:: RECORDS FOR THE TASK ::

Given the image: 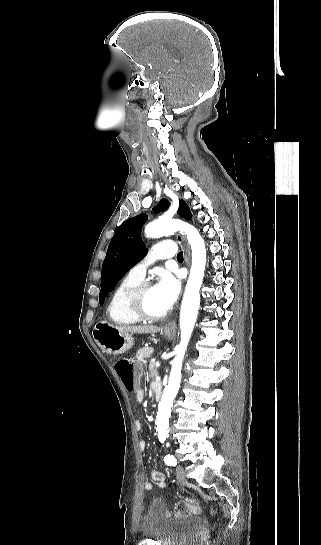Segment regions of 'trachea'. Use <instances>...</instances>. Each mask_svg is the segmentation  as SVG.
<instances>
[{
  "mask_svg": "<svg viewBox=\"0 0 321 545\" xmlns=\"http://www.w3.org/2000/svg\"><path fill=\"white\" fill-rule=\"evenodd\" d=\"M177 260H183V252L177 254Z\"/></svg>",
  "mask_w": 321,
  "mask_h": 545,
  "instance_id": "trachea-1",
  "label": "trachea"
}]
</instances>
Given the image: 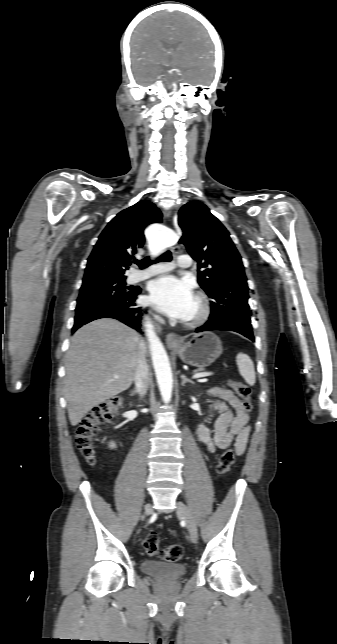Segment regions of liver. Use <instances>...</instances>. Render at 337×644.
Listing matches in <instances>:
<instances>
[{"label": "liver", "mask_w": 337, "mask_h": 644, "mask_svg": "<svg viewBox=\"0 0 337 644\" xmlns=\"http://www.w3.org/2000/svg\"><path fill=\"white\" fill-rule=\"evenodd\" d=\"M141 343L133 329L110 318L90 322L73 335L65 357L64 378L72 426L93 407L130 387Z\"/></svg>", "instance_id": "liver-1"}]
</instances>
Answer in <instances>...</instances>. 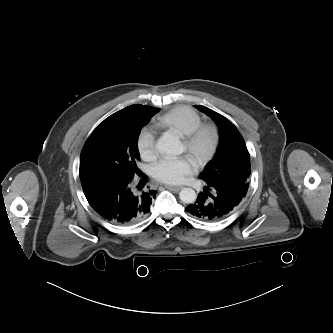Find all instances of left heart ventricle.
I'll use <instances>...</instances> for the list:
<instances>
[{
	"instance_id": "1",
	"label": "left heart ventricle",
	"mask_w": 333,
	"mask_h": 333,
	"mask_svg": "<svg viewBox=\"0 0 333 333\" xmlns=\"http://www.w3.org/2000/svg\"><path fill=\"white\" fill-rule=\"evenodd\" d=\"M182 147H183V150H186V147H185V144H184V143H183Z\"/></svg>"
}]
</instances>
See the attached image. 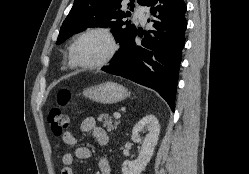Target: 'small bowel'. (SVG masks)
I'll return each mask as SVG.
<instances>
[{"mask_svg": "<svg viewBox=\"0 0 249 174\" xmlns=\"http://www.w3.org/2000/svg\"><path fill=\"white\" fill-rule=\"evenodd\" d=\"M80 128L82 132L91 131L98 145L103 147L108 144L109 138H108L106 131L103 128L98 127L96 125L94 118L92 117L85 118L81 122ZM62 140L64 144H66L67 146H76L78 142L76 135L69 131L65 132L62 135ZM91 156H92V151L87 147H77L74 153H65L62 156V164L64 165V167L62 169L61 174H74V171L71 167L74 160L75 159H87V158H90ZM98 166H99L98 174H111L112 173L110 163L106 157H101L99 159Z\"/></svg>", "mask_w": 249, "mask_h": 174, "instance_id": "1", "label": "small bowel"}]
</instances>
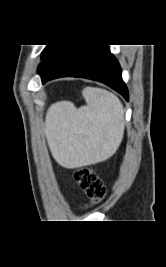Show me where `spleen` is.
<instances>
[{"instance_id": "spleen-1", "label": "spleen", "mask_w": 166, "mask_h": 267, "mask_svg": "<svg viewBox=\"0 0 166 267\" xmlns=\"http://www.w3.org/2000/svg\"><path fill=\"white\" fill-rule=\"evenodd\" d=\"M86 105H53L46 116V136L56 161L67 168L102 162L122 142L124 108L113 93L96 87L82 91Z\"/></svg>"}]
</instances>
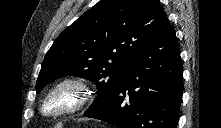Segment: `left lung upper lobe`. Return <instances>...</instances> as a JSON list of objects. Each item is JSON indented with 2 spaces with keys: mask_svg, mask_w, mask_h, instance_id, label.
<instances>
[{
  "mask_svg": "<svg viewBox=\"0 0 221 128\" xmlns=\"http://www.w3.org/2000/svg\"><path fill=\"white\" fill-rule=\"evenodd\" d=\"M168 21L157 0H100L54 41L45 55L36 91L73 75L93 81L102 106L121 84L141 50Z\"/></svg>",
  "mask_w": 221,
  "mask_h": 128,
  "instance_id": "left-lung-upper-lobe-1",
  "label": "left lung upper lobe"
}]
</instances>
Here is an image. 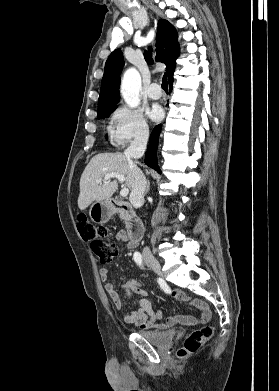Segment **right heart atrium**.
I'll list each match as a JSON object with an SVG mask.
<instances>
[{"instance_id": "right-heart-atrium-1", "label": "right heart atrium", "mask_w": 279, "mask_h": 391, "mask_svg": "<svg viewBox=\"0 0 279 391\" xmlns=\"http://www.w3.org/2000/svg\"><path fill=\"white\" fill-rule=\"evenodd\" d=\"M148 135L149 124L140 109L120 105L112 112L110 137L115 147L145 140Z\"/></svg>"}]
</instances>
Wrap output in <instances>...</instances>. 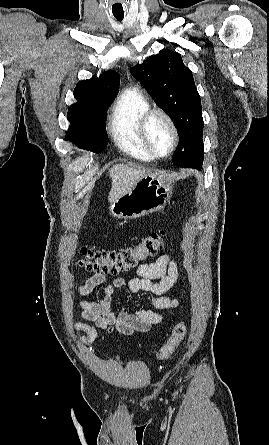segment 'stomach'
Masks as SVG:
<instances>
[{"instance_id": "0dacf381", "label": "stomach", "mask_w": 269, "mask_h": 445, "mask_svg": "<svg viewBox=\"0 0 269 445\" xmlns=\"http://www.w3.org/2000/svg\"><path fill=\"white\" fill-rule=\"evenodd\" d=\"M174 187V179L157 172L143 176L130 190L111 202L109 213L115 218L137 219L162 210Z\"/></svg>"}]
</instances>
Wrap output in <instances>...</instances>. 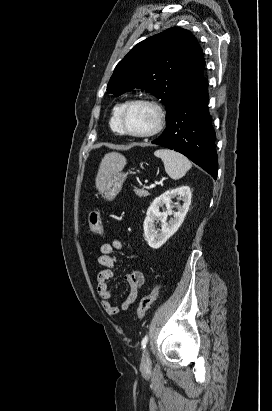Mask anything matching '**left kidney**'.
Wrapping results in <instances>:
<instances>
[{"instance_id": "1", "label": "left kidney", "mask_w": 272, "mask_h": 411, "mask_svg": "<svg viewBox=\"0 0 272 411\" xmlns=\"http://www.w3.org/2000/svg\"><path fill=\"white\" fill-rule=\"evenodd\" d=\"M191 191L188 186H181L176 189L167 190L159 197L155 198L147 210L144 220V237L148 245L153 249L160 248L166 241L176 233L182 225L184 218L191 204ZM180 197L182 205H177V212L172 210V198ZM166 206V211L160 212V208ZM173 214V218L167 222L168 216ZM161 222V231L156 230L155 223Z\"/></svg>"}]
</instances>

:::

* GIVEN EXERCISE:
Can you put the stretch of the records from the line containing "mask_h, instance_id, label." through the line containing "21L157 0H100L54 41L45" into a JSON list of strings, one string per line with blank lines dropped? Leave the pictures out of your answer.

* EXERCISE SOLUTION:
[
  "Segment: `left lung upper lobe`. Return <instances>...</instances> as a JSON list of objects. Each item is JSON indented with 2 spaces with keys: mask_svg, mask_w, mask_h, instance_id, label.",
  "<instances>",
  "[{",
  "  \"mask_svg\": \"<svg viewBox=\\\"0 0 221 128\\\" xmlns=\\\"http://www.w3.org/2000/svg\\\"><path fill=\\\"white\\\" fill-rule=\\\"evenodd\\\" d=\\\"M168 21L157 0H100L54 41L45 55L36 91L73 75L93 81L102 106L121 84L141 50Z\\\"/></svg>\","
]